All of these 0s and 1s are coordinated with a "clock signal".  The clock signal gives the data being sent (all those 0s and 1s) a timing reference.  Think of the clock signal like a metronome (if you're familiar with music), wall clock, egg timer or stopwatch.  They're all ways to reference time and help us to determine if we're playing musical notes too fast, if we're on-time or late for an appointment, if we've underbaked or overbaked something or if we shaved 30 seconds off our best 5 mile run.  A clock signal helps the computer determine at what point to capture a signal to determine if it's a 0 (LOW) or 1 (HIGH).

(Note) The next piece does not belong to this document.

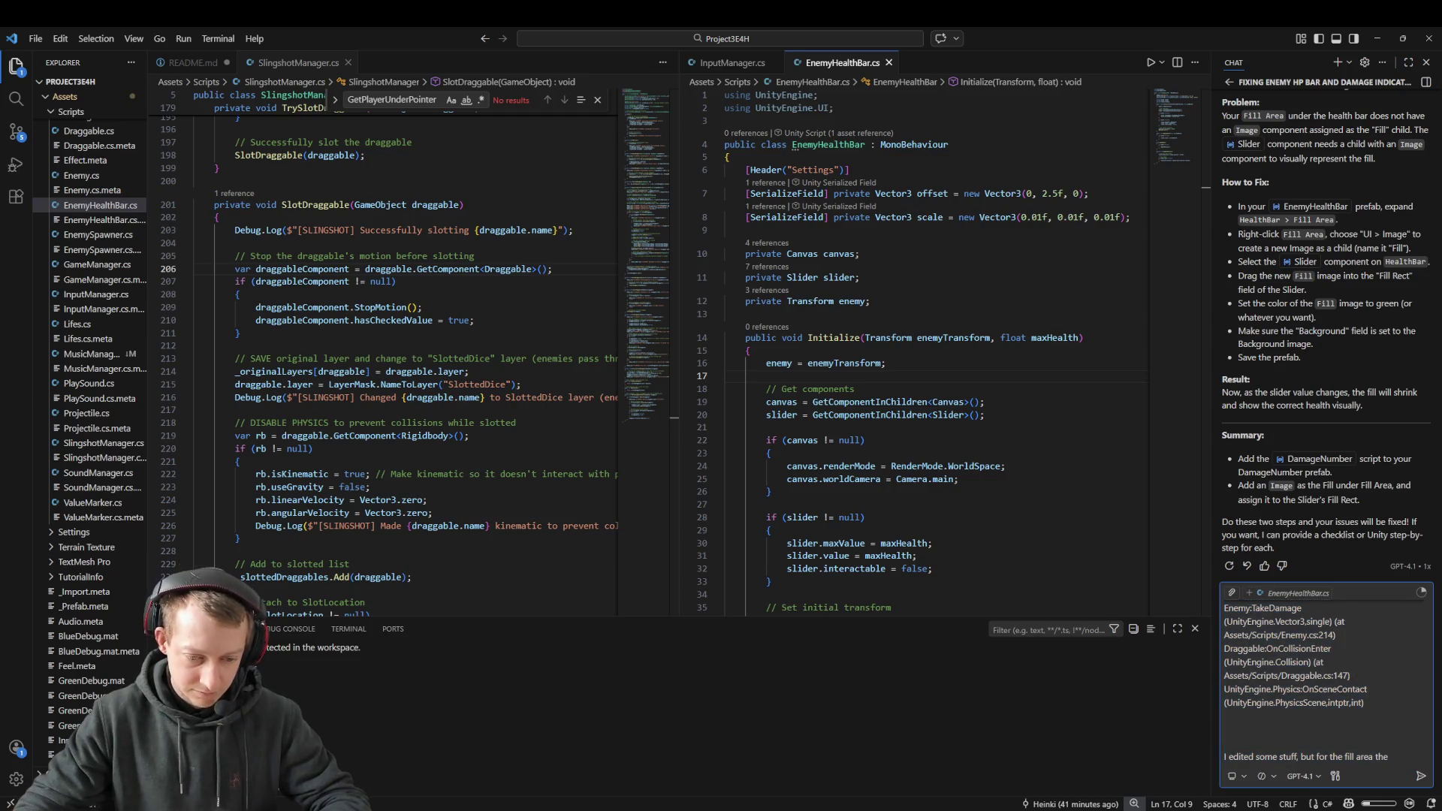
mouse_move(681, 808)
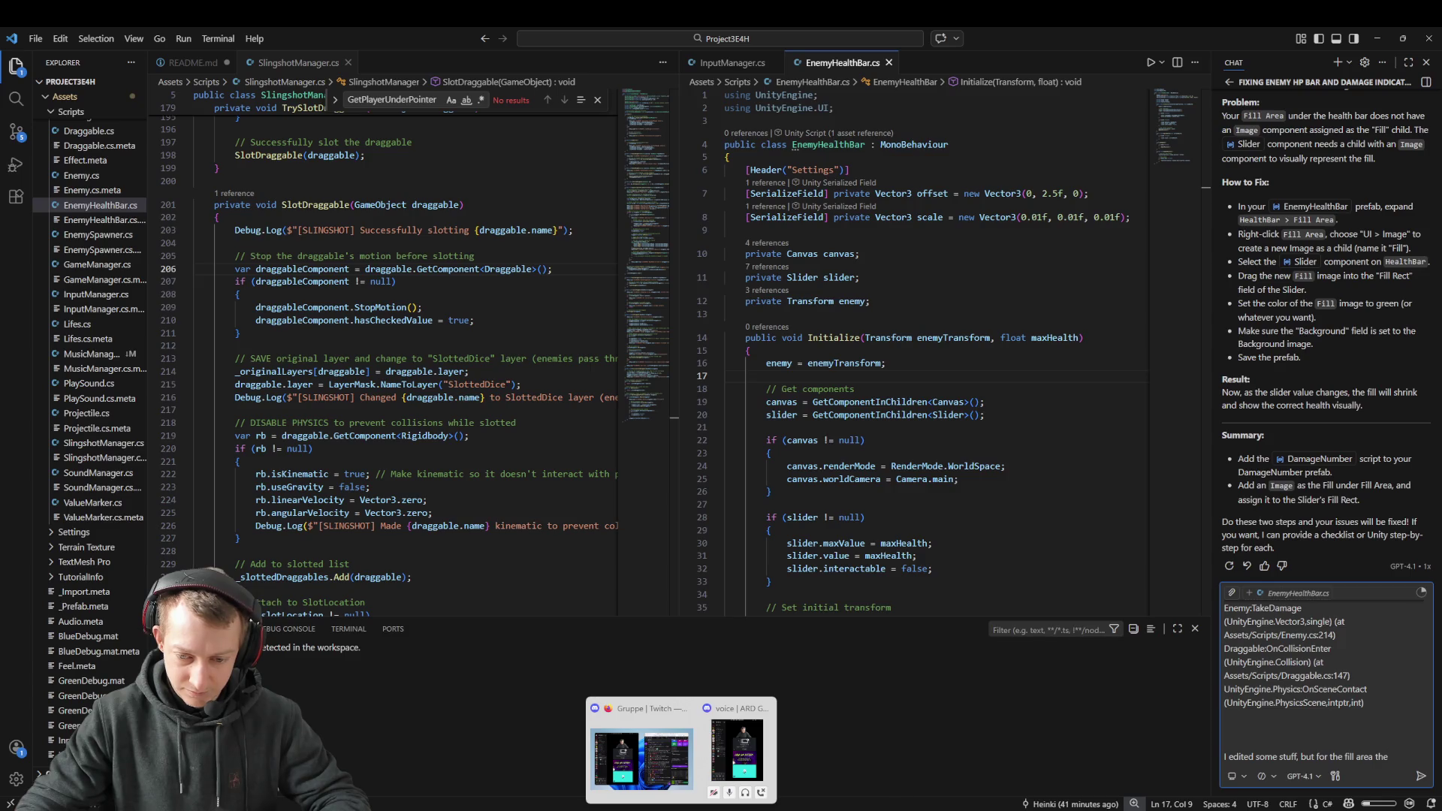
click(1150, 808)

Above you can see a clock signal / pulse which is also a square wave.  It has a 50% duty cycle meaning it's ON time is the same as it's OFF time.  The clock doesn't typically change while the circuit is running.. it's rather boring in that sense and likes to be consistent.  Actually it's a good thing that it's boring, otherwise nothing would work right.  The clock signal is basically the heartbeat of digital electronics and if the timing wasn't always consistent then all those 0s and 1s would be completely useless.  By having a consistent clock, the CPU knows when to check for a signal of 0v or 5v.. or it knows that after a certain amount of clock cycles (pulses) that it should have received all the data being transmitted.

Ever hear of someone "over-clocking" their computer?  Or ever try to run a really old DOS program that ran TOO FAST on a new computer?  Those things all have to do with the clock signal.  The faster the clock signal (ie. 3mhz is MUCH slower than 3ghz) the faster those 0s and 1s can be transmitted and interpreted by the CPU.

And that was probably more than you ever wanted to know about digital logic!  But it's important to understand just what the heck you're trying to "see" with the logic probe anyway.. and what you're trying to see is the 0s and 1s (0v or 5v) being transmitted.  That way you can find a "STUCK" input or output and isolate the bad component while the circuit is running.